[Start of section]
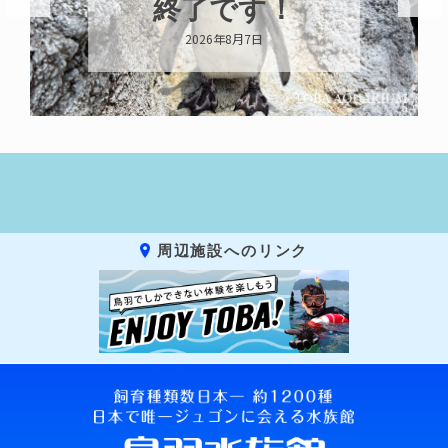
終了です！
2026年8月7日
周辺施設へのリンク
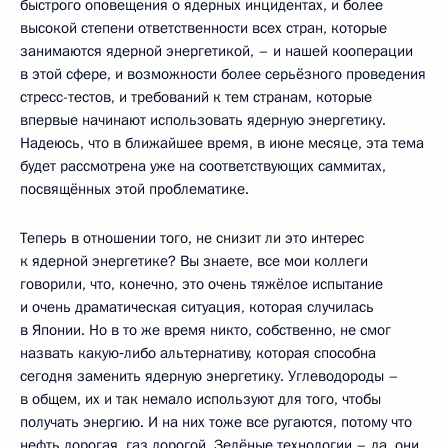
быстрого оповещения о ядерных инцидентах, и более
высокой степени ответственности всех стран, которые
занимаются ядерной энергетикой, – и нашей кооперации
в этой сфере, и возможности более серьёзного проведения
стресс-тестов, и требований к тем странам, которые
впервые начинают использовать ядерную энергетику.
Надеюсь, что в ближайшее время, в июне месяце, эта тема
будет рассмотрена уже на соответствующих саммитах,
посвящённых этой проблематике.
Теперь в отношении того, не снизит ли это интерес
к ядерной энергетике? Вы знаете, все мои коллеги
говорили, что, конечно, это очень тяжёлое испытание
и очень драматическая ситуация, которая случилась
в Японии. Но в то же время никто, собственно, не смог
назвать какую‑либо альтернативу, которая способна
сегодня заменить ядерную энергетику. Углеводороды –
в общем, их и так немало используют для того, чтобы
получать энергию. И на них тоже все ругаются, потому что
нефть дорогая, газ дорогой. Зелёные технологии – да, они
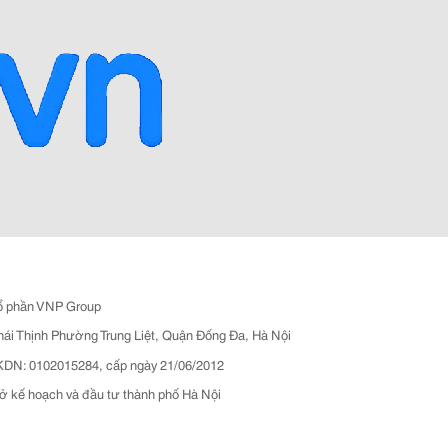
ổ phần VNP Group
hái Thịnh Phường Trung Liệt, Quận Đống Đa, Hà Nội
N: 0102015284, cấp ngày 21/06/2012
ở kế hoạch và đầu tư thành phố Hà Nội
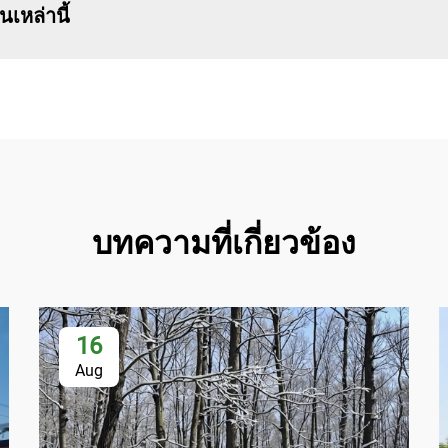
เหล่านี้
บทความที่เกี่ยวข้อง
16
Aug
[End of section]
Give again, word for word, only the lines from the line containing "hái Thịnh Phường" through the last line above, both included; leave the pictures out.

— SOLUTION TO THIS EXERCISE —
hái Thịnh Phường Trung Liệt, Quận Đống Đa, Hà Nội
N: 0102015284, cấp ngày 21/06/2012
ở kế hoạch và đầu tư thành phố Hà Nội
เหล่านี้
บทความที่เกี่ยวข้อง
16
Aug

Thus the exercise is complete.